From the first line to the last, write out the records exactly, leaving out images.

▽

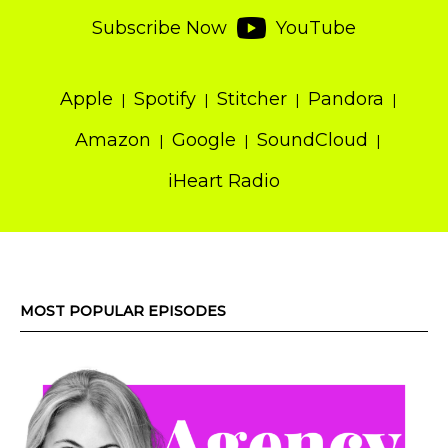
Subscribe Now
YouTube
Apple
Spotify
Stitcher
Pandora
Amazon
Google
SoundCloud
iHeart Radio
MOST POPULAR EPISODES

△

-- TASK OUTPUT --
Subscribe Now
YouTube
Apple
Spotify
Stitcher
Pandora
Amazon
Google
SoundCloud
iHeart Radio
MOST POPULAR EPISODES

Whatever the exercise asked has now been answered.